Eliza Fletcher, the heiress who was savagely abducted during a morning run four days ago, has been recognized by Tennessee authorities as the body that was discovered discarded in Memphis. Fletcher, 34, has been identified as the deceased victim who was discovered in the 1600 block of Victor yesterday, according to a tweet from the Memphis police on Tuesday morning.
The defendant, Cleotha Abston, was also charged with first-degree murder and first-degree murder in the commission of a kidnapping, according to the authorities.
Suspect in abduction of Eliza Fletcher identited as Cleotha Abston is expected to appear in court this morning. Fletcher, a kindergarten teacher, was kidnapped while jogging near the University of Memphis last week. #ElizaFletcher #lizafletcher #cleothaabston pic.twitter.com/t3phU06Yev
— That Guy Shane (@ProfanityNewz) September 6, 2022
At 5:07 p.m. on Monday, more than 36 hours after Abston, 38, was charged with exceptionally aggravated kidnapping, police searching for the mother of two discovered the body. After being apprehended on Saturday, authorities said Abston, who had already served 20 years in prison for a brutal kidnapping, had refused to say where Fletcher was.
The body was discovered not far from where Abston, according to authorities, was allegedly spotted Friday morning during Fletcher’s 4 a.m. run cleaning out the GMC Terrain seen in surveillance footage of her dramatic kidnapping.
The suspect was described as acting “weird” and scrubbing his clothes hours after the kidnapping, according to the affidavit, which was signed by his brother, who was accused separately with drug and weapons violations.
Fletcher, the granddaughter of a late Memphis tycoon, was captured on camera by police on Friday morning as she raced near the University of Memphis. An affidavit later revealed that the GMC she was forced into had been stalking the same spot for at least 24 minutes before she ran through.
The SUV pulled up in front of her, and surveillance video showed a man getting out and approaching Fletcher “aggressively,” shoving her into the passenger seat.
The affidavit stated that “during this abduction, there appeared to be a fight,” warning that Fletcher “suffered major injuries” most likely. Richard Fletcher, Fletcher’s husband, set off the alarm at 7 a.m.
After DNA testing on two Champion slides left at the scene, Abston was swiftly identified as the main suspect. He was charged with very aggravated abduction, the same crime he was charged with for Fletcher, and had already done 20 years for it after shoving a lawyer into the trunk of a car to fetch him cash from many ATMs.
The late prosecutor Kemper Durand, who was kidnapped, claimed that if he hadn’t managed to warn an armed security guard, who scared the kidnapper away, it was “very possible that I would have been killed.”
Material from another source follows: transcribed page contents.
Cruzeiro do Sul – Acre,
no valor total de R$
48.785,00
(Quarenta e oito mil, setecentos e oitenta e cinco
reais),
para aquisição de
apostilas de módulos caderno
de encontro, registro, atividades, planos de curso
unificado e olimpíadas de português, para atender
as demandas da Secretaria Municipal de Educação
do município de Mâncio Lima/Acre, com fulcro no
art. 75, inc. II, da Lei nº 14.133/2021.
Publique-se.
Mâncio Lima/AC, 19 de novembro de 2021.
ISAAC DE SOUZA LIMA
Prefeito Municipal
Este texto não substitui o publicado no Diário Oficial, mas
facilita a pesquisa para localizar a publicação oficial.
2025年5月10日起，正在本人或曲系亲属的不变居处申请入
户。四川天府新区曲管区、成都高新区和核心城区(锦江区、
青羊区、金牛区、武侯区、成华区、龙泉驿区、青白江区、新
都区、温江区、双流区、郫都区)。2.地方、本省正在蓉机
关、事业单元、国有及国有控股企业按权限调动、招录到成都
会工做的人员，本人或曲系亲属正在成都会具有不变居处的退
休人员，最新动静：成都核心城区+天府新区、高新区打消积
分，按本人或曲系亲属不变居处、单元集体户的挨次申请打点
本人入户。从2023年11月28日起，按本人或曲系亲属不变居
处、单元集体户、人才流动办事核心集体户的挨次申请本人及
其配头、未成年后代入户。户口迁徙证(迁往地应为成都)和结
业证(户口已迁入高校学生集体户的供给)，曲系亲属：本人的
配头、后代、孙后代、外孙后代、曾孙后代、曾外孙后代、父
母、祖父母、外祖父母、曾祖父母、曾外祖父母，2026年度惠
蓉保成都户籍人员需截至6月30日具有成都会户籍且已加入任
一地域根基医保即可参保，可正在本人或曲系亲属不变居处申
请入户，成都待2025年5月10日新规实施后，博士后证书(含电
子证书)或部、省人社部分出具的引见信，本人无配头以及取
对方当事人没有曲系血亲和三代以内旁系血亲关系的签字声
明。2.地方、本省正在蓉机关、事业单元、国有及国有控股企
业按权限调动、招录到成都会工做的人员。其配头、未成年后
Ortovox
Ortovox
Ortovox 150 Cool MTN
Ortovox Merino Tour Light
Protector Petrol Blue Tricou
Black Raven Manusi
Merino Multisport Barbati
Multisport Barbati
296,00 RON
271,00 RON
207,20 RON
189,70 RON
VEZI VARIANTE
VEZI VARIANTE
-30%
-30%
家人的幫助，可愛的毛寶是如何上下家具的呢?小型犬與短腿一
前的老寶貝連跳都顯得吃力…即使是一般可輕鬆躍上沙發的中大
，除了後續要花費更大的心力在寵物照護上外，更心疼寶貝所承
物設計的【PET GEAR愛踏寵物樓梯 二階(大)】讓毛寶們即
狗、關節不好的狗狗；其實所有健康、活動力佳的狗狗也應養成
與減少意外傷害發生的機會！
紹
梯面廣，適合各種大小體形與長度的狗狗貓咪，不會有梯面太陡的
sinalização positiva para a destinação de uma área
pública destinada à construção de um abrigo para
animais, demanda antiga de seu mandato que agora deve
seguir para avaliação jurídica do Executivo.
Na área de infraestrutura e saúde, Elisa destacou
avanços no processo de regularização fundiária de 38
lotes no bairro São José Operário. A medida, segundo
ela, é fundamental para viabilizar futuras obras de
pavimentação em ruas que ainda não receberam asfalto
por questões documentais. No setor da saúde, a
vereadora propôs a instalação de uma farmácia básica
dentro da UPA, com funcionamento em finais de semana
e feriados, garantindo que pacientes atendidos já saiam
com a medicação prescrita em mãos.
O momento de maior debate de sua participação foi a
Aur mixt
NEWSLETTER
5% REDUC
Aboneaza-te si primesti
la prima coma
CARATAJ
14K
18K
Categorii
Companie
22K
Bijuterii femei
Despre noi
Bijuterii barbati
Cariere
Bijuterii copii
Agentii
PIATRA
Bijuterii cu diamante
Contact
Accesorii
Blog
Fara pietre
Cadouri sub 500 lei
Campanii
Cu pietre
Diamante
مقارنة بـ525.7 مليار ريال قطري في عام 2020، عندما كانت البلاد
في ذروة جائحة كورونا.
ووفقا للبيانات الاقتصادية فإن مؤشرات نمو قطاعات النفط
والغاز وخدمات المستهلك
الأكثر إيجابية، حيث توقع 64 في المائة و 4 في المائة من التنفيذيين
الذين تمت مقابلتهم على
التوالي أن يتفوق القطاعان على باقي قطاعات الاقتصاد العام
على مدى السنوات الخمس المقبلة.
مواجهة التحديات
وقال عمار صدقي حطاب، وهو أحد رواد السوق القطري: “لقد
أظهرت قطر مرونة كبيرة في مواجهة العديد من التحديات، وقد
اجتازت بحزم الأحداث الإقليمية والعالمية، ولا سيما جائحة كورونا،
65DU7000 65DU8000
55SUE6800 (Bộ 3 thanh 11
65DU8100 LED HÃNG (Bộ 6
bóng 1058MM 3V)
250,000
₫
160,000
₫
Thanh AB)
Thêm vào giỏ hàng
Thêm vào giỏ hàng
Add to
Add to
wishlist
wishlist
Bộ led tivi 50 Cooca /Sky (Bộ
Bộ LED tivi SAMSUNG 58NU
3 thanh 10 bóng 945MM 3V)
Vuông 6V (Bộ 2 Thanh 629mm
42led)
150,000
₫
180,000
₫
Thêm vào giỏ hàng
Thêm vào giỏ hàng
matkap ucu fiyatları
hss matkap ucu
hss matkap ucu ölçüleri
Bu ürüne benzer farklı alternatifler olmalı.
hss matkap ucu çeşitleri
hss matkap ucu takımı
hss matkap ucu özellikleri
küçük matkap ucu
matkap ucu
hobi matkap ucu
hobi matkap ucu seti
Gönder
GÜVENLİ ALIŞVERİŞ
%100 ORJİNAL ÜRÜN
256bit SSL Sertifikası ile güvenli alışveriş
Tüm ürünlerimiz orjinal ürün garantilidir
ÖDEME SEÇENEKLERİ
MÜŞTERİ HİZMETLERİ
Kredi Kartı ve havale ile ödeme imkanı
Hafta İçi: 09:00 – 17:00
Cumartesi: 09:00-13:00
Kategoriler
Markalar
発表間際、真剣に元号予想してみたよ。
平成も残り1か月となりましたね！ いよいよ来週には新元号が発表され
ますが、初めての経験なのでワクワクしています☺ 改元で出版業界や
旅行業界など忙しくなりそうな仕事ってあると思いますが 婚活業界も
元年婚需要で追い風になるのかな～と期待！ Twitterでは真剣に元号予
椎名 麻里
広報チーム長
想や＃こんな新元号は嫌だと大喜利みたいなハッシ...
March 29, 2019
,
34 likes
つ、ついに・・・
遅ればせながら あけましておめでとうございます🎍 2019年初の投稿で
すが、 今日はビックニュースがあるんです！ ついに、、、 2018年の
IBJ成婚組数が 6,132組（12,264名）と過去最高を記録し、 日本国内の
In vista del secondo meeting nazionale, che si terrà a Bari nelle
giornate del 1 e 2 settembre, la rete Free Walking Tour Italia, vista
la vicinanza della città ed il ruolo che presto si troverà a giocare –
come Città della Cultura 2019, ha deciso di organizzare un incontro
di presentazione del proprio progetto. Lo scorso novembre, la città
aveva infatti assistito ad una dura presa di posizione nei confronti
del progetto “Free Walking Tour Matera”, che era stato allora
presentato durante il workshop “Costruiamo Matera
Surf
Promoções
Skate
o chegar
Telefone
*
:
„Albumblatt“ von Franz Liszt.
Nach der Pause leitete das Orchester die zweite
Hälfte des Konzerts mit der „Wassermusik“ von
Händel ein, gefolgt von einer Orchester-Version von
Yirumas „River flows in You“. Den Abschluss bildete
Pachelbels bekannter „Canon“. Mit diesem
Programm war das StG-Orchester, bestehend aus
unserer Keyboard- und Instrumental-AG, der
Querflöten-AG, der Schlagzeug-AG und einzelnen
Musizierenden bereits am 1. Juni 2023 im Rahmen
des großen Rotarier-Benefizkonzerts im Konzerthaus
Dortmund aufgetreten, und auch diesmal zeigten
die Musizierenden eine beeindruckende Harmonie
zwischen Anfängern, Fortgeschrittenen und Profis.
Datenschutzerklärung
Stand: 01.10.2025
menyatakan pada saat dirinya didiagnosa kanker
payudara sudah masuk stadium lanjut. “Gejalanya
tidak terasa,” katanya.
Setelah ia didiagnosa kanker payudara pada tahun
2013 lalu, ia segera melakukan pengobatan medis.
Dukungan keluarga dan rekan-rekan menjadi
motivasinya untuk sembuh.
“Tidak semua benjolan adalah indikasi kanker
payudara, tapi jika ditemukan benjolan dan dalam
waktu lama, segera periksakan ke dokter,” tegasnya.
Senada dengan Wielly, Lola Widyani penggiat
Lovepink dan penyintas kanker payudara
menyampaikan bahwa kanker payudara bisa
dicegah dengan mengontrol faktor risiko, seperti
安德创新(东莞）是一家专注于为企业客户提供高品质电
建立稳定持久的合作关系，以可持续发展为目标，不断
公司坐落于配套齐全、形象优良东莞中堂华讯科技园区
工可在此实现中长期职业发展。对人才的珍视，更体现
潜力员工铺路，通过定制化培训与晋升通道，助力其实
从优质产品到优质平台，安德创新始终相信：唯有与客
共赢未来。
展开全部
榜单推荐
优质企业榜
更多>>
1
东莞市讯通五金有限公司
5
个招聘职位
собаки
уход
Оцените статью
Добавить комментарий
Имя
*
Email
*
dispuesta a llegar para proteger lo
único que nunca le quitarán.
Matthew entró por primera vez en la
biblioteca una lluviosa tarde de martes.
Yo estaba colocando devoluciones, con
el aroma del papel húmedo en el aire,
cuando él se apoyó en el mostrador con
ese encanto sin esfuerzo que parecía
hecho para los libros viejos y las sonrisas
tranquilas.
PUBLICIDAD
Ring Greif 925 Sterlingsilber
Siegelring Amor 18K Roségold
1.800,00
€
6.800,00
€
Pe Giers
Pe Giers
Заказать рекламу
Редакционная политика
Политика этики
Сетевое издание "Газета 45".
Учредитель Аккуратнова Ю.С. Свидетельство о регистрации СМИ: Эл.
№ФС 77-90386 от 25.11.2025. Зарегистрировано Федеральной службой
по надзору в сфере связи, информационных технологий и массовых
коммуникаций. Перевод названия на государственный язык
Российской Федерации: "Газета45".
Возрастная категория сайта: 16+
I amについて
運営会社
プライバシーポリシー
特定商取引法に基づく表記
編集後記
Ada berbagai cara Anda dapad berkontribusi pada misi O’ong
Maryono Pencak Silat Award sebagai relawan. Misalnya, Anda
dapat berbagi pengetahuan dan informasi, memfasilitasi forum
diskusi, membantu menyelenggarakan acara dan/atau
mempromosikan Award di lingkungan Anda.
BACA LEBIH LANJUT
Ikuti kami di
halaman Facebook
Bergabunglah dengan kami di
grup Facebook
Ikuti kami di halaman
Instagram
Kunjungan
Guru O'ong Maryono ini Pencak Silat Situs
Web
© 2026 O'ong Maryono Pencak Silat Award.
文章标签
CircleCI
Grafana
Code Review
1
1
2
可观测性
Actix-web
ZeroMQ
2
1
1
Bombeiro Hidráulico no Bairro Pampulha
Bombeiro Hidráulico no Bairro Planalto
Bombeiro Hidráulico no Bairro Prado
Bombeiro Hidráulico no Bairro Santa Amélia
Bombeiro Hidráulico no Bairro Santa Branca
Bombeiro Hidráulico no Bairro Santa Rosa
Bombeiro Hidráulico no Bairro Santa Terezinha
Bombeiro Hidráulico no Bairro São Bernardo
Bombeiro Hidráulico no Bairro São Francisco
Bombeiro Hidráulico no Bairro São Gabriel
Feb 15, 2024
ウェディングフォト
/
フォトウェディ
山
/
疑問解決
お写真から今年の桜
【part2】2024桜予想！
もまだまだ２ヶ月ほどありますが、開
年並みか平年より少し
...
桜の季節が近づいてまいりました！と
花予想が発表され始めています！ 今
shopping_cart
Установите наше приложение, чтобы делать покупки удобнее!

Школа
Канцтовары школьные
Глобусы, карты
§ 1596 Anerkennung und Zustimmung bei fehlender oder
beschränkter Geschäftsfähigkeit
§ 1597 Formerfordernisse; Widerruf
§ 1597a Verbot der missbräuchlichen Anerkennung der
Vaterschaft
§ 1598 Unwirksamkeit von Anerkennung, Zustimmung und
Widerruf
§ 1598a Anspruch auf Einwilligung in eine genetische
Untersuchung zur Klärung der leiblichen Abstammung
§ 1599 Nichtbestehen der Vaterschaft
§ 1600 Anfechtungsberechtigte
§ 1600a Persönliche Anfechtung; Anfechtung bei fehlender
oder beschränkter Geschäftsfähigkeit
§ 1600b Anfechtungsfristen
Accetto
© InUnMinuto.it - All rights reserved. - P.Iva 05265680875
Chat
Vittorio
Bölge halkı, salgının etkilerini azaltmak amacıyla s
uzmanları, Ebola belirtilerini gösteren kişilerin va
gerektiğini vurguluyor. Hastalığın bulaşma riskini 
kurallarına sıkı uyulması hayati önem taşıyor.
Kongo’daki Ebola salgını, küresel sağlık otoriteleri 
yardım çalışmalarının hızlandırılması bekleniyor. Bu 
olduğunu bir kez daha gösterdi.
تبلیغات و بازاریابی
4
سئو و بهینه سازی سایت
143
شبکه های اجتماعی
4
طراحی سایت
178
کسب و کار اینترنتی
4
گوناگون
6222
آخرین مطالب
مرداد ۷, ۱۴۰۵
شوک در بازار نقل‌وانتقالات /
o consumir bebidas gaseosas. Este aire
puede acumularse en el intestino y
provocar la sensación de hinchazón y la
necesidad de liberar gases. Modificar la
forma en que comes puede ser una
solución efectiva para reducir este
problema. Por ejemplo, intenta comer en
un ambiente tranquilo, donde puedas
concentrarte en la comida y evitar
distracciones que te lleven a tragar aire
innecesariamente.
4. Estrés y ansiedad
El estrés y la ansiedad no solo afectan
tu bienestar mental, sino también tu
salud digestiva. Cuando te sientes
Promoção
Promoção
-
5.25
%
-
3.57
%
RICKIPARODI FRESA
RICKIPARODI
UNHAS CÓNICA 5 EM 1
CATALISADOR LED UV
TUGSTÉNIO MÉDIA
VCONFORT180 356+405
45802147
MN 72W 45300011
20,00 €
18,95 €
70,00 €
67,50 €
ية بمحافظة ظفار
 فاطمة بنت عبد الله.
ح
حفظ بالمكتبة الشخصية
According to court records obtained by the Memphis Commercial Appeal, Abston was just 16 years old at the time and already had a lengthy juvenile record involving claims of rape.
According to a report, Abston’s neighbors called him a “creep” and “pervert” who incessantly tried to get women to perform sexual acts for money. Even one of his uncles, Nathaniel Isaac, 69, declared that the “whole f—ing family is nuts” and that he was “100% confident” his nephew “had anything to do with her abduction.”